What’s behind all of this effort? When fully operational, the Hadron Collector will force protons to collide, producing tiny fireballs of primordial energy and recreating conditions that last prevailed when the universe was less than one trillionth of a second old. By studying debris from the collisions, scientists hope to find clues to the universe’s fundamental mysteries: Why is there mass? What is dark matter? Why is the universe expanding at a confounding rate?
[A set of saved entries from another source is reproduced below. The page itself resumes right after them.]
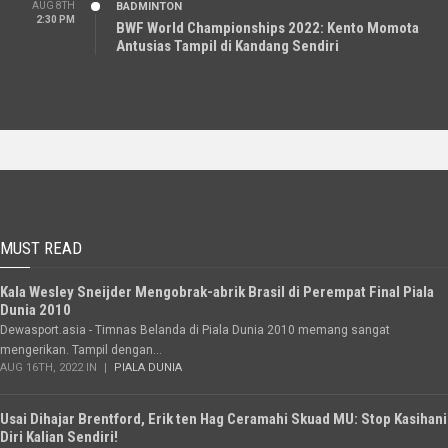
AUG 8TH
BADMINTON
2:30 PM
BWF World Championships 2022: Kento Momota
Antusias Tampil di Kandang Sendiri
MUST READ
Kala Wesley Sneijder Mengobrak-abrik Brasil di Perempat Final Piala
Dunia 2010
Dewasport.asia - Timnas Belanda di Piala Dunia 2010 memang sangat
mengerikan. Tampil dengan...
AUG 16TH, 2022 IN
PIALA DUNIA
Usai Dihajar Brentford, Erik ten Hag Ceramahi Skuad MU: Stop Kasihani
Diri Kalian Sendiri!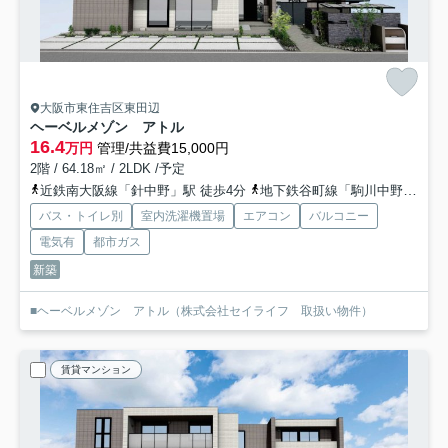
大阪市東住吉区東田辺
ヘーベルメゾン アトル
16.4
万円
管理/共益費15,000円
2階 / 64.18㎡ / 2LDK /予定
近鉄南大阪線「針中野」駅 徒歩4分
地下鉄谷町線「駒川中野」駅 徒歩10分
バス・トイレ別
室内洗濯機置場
エアコン
バルコニー
電気有
都市ガス
新築
■ヘーベルメゾン アトル（株式会社セイライフ 取扱い物件）
賃貸マンション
The advent of the Hadron Collector in Europe cements a shift in the balance of physics power away from American dominance, which began in 1993 when Congress canceled the Super-conducting Supercollider, a monster machine under construction in Waxahachie, Tex. That supercollider, the most powerful ever envisioned, would have sped protons around a 54-mile racetrack before slamming them together with 40 trillion electron volts. The cost of completing this collider approached $11 billion. It is said that U.S. leadership in particle physics has never recovered from this congressional “no.”

For decades, physicists in the United States and Europe have leapfrogged one another with bigger, more expensive and, inevitably, fewer collider machines. The more energy these machines can pack into their little fireballs, the farther back in time they can go — closer and closer to the Big Bang — and the smaller and smaller things they can see.

Now the center of high particle physics has moved to Europe. The U.S. has joined in this effort. Under its agreement with CERN (the European Organization for Nuclear Research), the U.S. has contributed $531 million of accelerator components and particle detectors for the Hadron Collector.

Researchers from Brook-haven, Fermi, and Lawrence Berkeley national laboratories and additional collaborators from 49 U.S. institutions are all participating in the European collider project. In all, more than 1,500 physicists, graduate students, engineers, technicians and computer scientists are working on it. They come from institutions in 30 states and Puerto Rico.

The payoff for this investment, physicists say, could be a new understanding of one of the most fundamental aspects of reality — namely the nature of mass.

Why should we care?

High particle physics is a way of understanding and thinking about the natural and physical world. Understanding its implications enables us to benefit from scientific knowledge.

As a scientific endeavor, it is a process for producing knowledge. The importance of physics and science in general to our daily lives is great: choosing to consume organic or genetically-modified foods; choosing products with the least impact on the environment; choosing an energy provider; making informed health care decisions.

We make science-based choices every day.